Friday, February 11, 2011

The Face of Freedom

A slight departure from the stated goal of the blog today: that of writing a novel.  I say 'slight departure' and as I cogitate on those words, I think, "Maybe not so slight".  At any rate, here, by way of some intended heuristic perambulation, is one American's reaction to the overwhelming events taking place in Tahrir Square in Cairo today. 
     Eqypt's modern day 30 year love affair (wink!) with their military strong man, Hosnie Mubarek (sp?) is formally over.  He has resigned and the celebrations in Egypt's equivalent of their capital city's 'town square' are a reminder to all of us-- regardless of our own religious or political persuasion, societal rank or occupation--that freedom looks fundamentally the same at the individual human level.  It's not just an American privilege or even one that necessarily must descend from the Greeks acropolis or the Roman agora.
     Some might argue, if sensing the subversive direction of my little essay, that the Egyptians had to learn it from someone.  Certainly the greatness of their own Pharonic civilization was geographically and chronologically closer to the Greek's Golden Age and their later Macedonian rule than to our own swift descent from the English Magna Carta etc.  And today as I look at the thousands upon thousands of people shouting, singing and waving flags, having their own 'freedom bash' on the streets of their largest city, I am supremely humbled, and a little ashamed.  Perhaps I am projecting too much for what a group of essentially young (15-40 yrs old) people have done to bring down one of America's favorite dictators.  Really, what have they actually accomplished? Realistically this is only the beginning for Egypt.  What the masses are able to persuade their leaders to do now and going forward is something quite different.  We will have to wait for that.  We will be watching; we should.  But permit me my exhuberance...and my shame.
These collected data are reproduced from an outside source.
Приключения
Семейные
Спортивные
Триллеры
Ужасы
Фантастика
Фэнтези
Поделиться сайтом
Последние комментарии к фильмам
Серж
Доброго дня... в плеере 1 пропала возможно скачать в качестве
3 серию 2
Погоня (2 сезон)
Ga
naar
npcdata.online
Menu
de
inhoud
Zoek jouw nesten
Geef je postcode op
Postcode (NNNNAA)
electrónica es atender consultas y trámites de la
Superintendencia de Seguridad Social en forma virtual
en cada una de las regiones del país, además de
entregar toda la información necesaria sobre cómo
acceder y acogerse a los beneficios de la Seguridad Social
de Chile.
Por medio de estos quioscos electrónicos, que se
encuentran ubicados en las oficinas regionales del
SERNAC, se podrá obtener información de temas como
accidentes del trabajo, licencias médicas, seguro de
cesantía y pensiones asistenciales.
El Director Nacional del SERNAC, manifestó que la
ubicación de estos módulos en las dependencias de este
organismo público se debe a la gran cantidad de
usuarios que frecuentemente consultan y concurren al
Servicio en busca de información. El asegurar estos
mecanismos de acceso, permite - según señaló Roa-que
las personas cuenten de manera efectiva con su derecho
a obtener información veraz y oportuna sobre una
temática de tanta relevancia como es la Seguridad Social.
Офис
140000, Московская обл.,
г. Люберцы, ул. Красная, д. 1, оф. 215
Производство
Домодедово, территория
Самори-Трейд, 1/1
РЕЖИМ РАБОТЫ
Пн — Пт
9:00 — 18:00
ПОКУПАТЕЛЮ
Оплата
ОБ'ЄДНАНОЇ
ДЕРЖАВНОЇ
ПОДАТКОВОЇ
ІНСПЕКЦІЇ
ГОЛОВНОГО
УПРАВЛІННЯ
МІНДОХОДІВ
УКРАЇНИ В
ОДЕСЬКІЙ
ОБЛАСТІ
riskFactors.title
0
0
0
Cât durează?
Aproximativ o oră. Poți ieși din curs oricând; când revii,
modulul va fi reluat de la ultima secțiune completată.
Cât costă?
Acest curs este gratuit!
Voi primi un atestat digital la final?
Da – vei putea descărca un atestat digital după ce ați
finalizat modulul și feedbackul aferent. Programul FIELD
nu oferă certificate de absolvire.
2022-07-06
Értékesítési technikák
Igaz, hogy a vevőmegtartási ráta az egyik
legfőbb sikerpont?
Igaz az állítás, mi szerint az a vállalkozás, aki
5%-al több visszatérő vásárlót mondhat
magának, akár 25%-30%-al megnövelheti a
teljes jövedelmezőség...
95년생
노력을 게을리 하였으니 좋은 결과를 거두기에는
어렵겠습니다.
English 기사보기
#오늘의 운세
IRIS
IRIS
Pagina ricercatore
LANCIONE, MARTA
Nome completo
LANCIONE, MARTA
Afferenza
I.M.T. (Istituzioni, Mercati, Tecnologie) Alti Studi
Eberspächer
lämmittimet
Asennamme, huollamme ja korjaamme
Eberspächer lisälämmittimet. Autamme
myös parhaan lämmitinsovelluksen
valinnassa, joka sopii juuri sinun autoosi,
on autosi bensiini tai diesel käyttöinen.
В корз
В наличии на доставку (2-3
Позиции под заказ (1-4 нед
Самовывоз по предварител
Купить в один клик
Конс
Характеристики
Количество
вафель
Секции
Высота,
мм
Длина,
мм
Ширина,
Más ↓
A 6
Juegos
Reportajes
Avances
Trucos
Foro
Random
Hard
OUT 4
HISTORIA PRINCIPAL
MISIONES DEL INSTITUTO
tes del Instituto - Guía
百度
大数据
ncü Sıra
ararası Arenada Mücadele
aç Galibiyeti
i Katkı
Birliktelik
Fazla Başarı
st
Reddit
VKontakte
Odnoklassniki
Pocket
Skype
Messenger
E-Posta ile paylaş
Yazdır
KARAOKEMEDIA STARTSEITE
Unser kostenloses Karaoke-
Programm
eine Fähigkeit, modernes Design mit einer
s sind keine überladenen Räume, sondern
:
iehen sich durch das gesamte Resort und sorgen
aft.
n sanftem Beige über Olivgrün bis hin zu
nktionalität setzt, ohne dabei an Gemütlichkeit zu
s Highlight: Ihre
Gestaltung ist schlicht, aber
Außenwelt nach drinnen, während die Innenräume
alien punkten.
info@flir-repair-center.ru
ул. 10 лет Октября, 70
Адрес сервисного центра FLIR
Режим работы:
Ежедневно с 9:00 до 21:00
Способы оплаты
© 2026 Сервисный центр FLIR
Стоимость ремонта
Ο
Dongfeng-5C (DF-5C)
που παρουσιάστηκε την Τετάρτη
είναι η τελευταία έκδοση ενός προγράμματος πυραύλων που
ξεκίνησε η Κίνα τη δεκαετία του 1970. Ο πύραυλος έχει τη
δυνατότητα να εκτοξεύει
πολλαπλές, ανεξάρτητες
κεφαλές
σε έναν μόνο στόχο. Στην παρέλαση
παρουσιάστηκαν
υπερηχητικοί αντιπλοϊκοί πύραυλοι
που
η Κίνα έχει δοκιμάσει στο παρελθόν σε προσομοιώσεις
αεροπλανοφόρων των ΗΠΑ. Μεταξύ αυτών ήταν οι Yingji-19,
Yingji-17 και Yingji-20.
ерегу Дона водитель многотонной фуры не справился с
     It is said of Mubarek that he was the West's friend, our friend.  Peace with Israel continued under his reign.  He maintained strong relations with other of our friends in the Middle East and in Europe, and he was an unswerving enemy to Al Qaeda and Islamic extrmeists.  As a postscript, we might add that he did that little favor for us when we had folks we just couldn't torture openly: he was at the end of the line, waiting with open arms for all our renditions.  Apparently the Egyptian secret police are really, really good at exacting confessions. 
     Peace with Israel, calm on Arab streets, and washing our dirty laundry.  Priceless?  Hardly.
Even though the Swiss have frozen most of his assets in their banks, America's favorite dictator certainly has other sources of revenue stashed away.  He has, as have untold other American/British backed 'strong men', been the recipient of billions of dollars and pounds and lord knows what other currencies.  With shrewd investment advice and compound interest that amount could add up to a bit more than cigarette money and the occasional night out for dinner a movie for the wife and himself.
     So whence cometh the shame?  A bad, corrupt and self-serving demagogue is gone....people in the streets are cheering.  What could be the problem here?  The problem really is not so much with the Egyptians, as I see it; it's with us.  For if Egyptian society was broken in obvious and outrageously overt ways, at least the people did not lie to themselves about their state.  And, finally, they had, had enough and their youth did something about it.  Now that is remarkable!  What is also remarkable, in a not so joyous way, is the extent to which our own society remains sonambulistic, pacified as they have been by government handouts or the promise of free market capitalism, which to my way of thinking has failed.  Provocative ideas?  That maybe we don't deserve our freedoms?  Or that quite possibly the American dream is just that for most of us--a dream. 
     I can't finish this here; maybe I can't finish it, period.  I will, however, try to expound on my reasons for the way that I feel on a later entry. But let me end this blog with a little story by way of illustration.  Not so long ago at a family gathering, during the run-up to the election of our current administration in Washington, I opined at the dinner table that I thought that no matter who won the election, Americans had either lost the understanding of or the appetite for freedom.  Further, that we had been hypnotized by the illusion of freedom; "we really only could understand our freedom as the freedom to choose between brands of toothpaste" offered as a metaphor for the comic book version of freedom we had been willing to accept for the real thing.  My brother-in-law, a smart and reasonable man, by any accounts said, "Oh, I think you are exaggerating; I can't agree with that statement." 
     I'll tell you why I think he is wrong in the next few blogs. (Oh, by the way, this DOES, in fact, have everyting to do with the novel I wish to write.)